The aged care sector has warned almost half of home care providers will raise fees by up to 20%.

This comes after a Fair Work Commission review which states a new two-hour minimum shift.

Furthermore, companies say price hikes are necessary to offset the costs of attracting and retaining workers.

Approximately 200,000 older Australians benefit from home care, relieving pressure on Australia’s residential aged care system.

New rules for Home Care Providers.

From Friday, the 1st of July 2022, a new set of rules on home carer pay will cause a considerable shake-up in the sector significantly. 

Home care workers must be paid for at least two hours of work, according to the Fair Work Commission review.

Employers must also now pay employees a broken shift allowance when their hours are split across a single day.

The changes have been designed to attract workers to what is now a chronically understaffed sector.

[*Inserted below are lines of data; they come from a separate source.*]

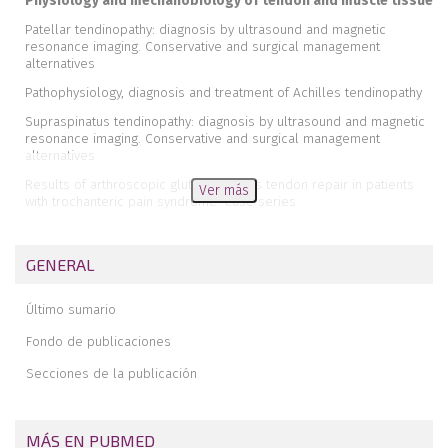
Physiology and mechanobiology of tendon and muscle tissue
Patellar tendinopathy: diagnosis by ultrasound and magnetic
resonance imaging. Conservative and surgical management
alternatives
Pathophysiology, diagnosis and treatment of Achilles tendinopathy
Supraspinatus tendinopathy: diagnosis by ultrasound and magnetic
resonance imaging. Conservative and surgical management
alternatives
Results of arthroscopic gluteus medius tendon repair in patients
Ver más
with trochanteric pain syndrome. Case series
Update on the diagnosis and treatment of quadriceps muscle
injuries
GENERAL
Management of triceps surae muscle injuries in young adult and
middle-aged athletes: a narrative literature review
Último sumario
Insertional tendinopathy of the Achilles tendon. Treatment from
start to finish
Fondo de publicaciones
Inverted cyclops
Secciones de la publicación
MÁS EN PUBMED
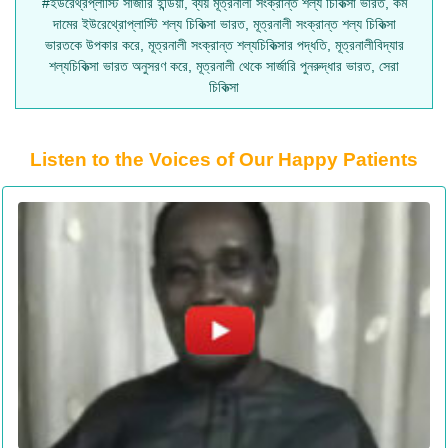
#ইউরেথ্রপ্লাস্টি সার্জারি ইন্ডিয়া, ব্যয় মূত্রনালী সংক্রান্ত শল্য চিকিত্সা ভারত, কম
দামের ইউরেথ্রোপ্লাস্টি শল্য চিকিত্সা ভারত, মূত্রনালী সংক্রান্ত শল্য চিকিত্সা
ভারতকে উপকার করে, মূত্রনালী সংক্রান্ত শল্যচিকিত্সার পদ্ধতি, মূত্রনালীবিদ্যার
শল্যচিকিত্সা ভারত অনুসরণ করে, মূত্রনালী থেকে সার্জারি পুনরুদ্ধার ভারত, সেরা
চিকিত্সা
Listen to the Voices of Our Happy Patients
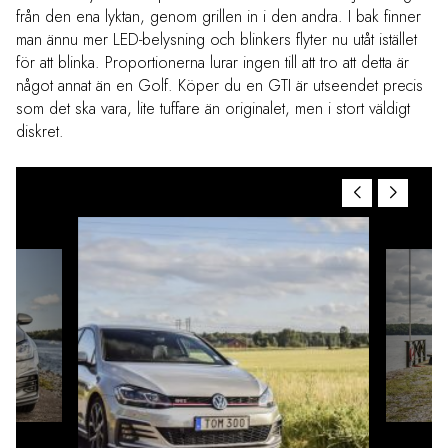
från den ena lyktan, genom grillen in i den andra. I bak finner
man ännu mer LED-belysning och blinkers flyter nu utåt istället
för att blinka. Proportionerna lurar ingen till att tro att detta är
något annat än en Golf. Köper du en GTI är utseendet precis
som det ska vara, lite tuffare än originalet, men i stort väldigt
diskret.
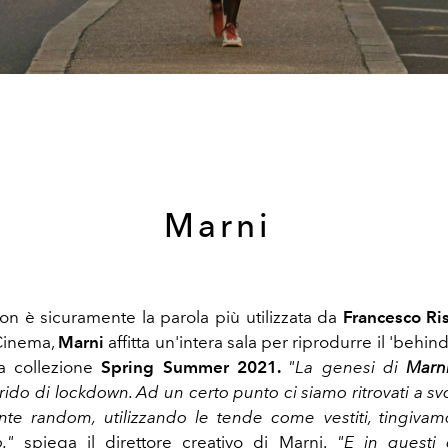
Marni
ion è sicuramente la parola più utilizzata da
Francesco Ri
Cinema,
Marni
affitta un'intera sala per riprodurre il 'behin
la collezione
Spring Summer 2021.
"La genesi di
Marni
rido di lockdown. Ad un certo punto ci siamo ritrovati a svo
e random, utilizzando le tende come vestiti, tingivamo
o."
spiega il direttore creativo di Marni.
"E in questi 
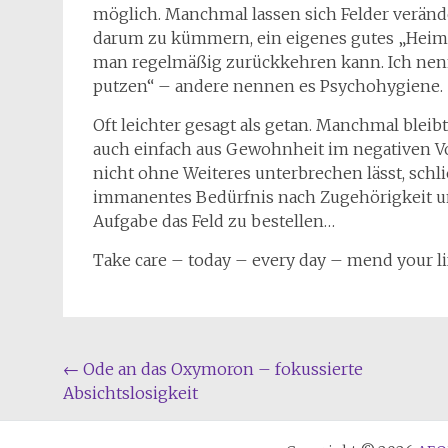
möglich. Manchmal lassen sich Felder veränder
darum zu kümmern, ein eigenes gutes „Heimatf
man regelmäßig zurückkehren kann. Ich nenne
putzen“ – andere nennen es Psychohygiene.
Oft leichter gesagt als getan. Manchmal blei
auch einfach aus Gewohnheit im negativen Vor
nicht ohne Weiteres unterbrechen lässt, schl
immanentes Bedürfnis nach Zugehörigkeit und
Aufgabe das Feld zu bestellen…
Take care – today – every day – mend your lif
Beitragsnavigation
←
Ode an das Oxymoron – fokussierte
Absichtslosigkeit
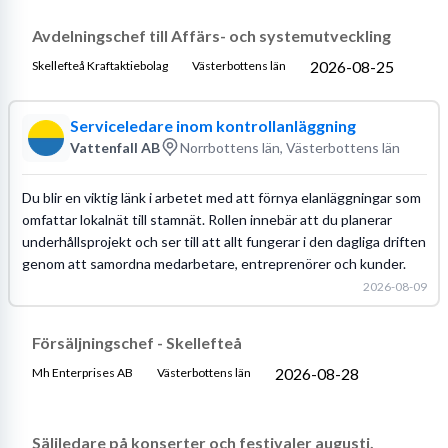
Avdelningschef till Affärs- och systemutveckling
2026-08-25
Skellefteå Kraftaktiebolag
Västerbottens län
Serviceledare inom kontrollanläggning
Vattenfall AB
Norrbottens län, Västerbottens län
Du blir en viktig länk i arbetet med att förnya elanläggningar som
omfattar lokalnät till stamnät. Rollen innebär att du planerar
underhållsprojekt och ser till att allt fungerar i den dagliga driften
genom att samordna medarbetare, entreprenörer och kunder.
2026-08-09
Försäljningschef - Skellefteå
2026-08-28
Mh Enterprises AB
Västerbottens län
Säljledare på konserter och festivaler augusti,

To advocates’ frustration, providers say financial difficulties have forced them to raise fees.

Stuart Miller, the Chief Executive of the country’s biggest Home Care Package Provider, The myHomecare Group, said the Fair Work Commission’s decision would make home care work more attractive. He added that it rewarded fatigued care workers.

However, he said the change – coupled with an increase in the minimum wage and a commitment by the government to only increase aged care subsidies by 1.7% in 2022-23 – would cause increased fees for home care recipients.

The Council on the Ageing’s chief executive, Ian Yates, said complaints about the fee increases were flowing.

Lastly, data shows that two-thirds of aged care providers are losing money.

To ensure care is not compromised, interim chief executive of ACCPA, Paul Sadler, said the government needs to increase funding for the sector.